- The Rose Technique a.k.a. Deranged dvd cover
- Directed by: Jon C. Scheide
- Written by: Ray Stroeber
- Starring: JoBeth Williams Sally Kirkland Kari Wuhrer Jason Brooks Sage Kirkpatrick
- Cinematography: Mark Woods
- Music by: Ken Mazur
- Distributed by: Forsyth Films
- Release date: 1 March 2002;
- Running time: 97 minutes
- Language: English

= The Rose Technique =

The Rose Technique, also known as Deranged, is a 2002 direct-to-DVD American film starring Sally Kirkland, JoBeth Williams, Kari Wuhrer, Jason Brooks and Sage Kirkpatrick.

== Plot==

The Rose Technique revolves around the life of an off-beat psychiatrist who wants to join the crazy world of daytime TV. She signs a contract with a school and becomes a teacher, but a student tries to prove that she is no angel. Strange things happen while the psychiatrist Doctor Lillian Rose is around.

== Cast ==

- JoBeth Williams as Dr.

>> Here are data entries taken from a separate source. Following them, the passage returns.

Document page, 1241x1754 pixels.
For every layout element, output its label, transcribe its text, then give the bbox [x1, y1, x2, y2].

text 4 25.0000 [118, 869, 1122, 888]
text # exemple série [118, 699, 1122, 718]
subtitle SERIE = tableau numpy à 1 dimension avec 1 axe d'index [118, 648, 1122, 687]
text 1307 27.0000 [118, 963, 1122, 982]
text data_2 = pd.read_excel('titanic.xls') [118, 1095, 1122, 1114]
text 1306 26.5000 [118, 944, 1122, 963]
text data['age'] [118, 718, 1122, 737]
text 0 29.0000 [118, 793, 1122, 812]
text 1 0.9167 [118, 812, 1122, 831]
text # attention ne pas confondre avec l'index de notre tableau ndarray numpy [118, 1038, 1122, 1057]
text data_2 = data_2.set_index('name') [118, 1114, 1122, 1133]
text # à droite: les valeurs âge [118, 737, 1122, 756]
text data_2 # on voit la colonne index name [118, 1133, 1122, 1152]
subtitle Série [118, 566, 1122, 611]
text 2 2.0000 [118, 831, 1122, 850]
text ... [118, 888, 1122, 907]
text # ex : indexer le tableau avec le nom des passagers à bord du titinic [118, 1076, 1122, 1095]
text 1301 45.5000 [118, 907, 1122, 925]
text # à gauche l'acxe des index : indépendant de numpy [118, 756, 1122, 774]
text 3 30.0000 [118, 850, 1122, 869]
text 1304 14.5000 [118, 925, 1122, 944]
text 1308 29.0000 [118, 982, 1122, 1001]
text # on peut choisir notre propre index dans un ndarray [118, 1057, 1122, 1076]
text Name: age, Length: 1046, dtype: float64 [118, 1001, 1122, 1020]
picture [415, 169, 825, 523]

Lillian Rose
- Sally Kirkland as Helen
- Kari Wuhrer as Kristi
- Jason Brooks as Eddie
- Sage Kirkpatrick as Emily
- Denice Duff as Sally Winward
- Leo Rossi as Artie
- Robert Costanzo as Vince Trane
- Anicka Haywood as Brandy
- Peter Jason as Detective Atwood
- Nicolas Read as Jake
- Gibby Brand as Dr. Pierce
- Kevin Brief as Radio Station Manager

== Reception ==
Kevin Thomas of the Los Angeles Times said that writer Ray Stroeber had a promising idea, but that director Jon Scheide played the dark comedy too straight, and that the film fails to match the audacious performance from Williams.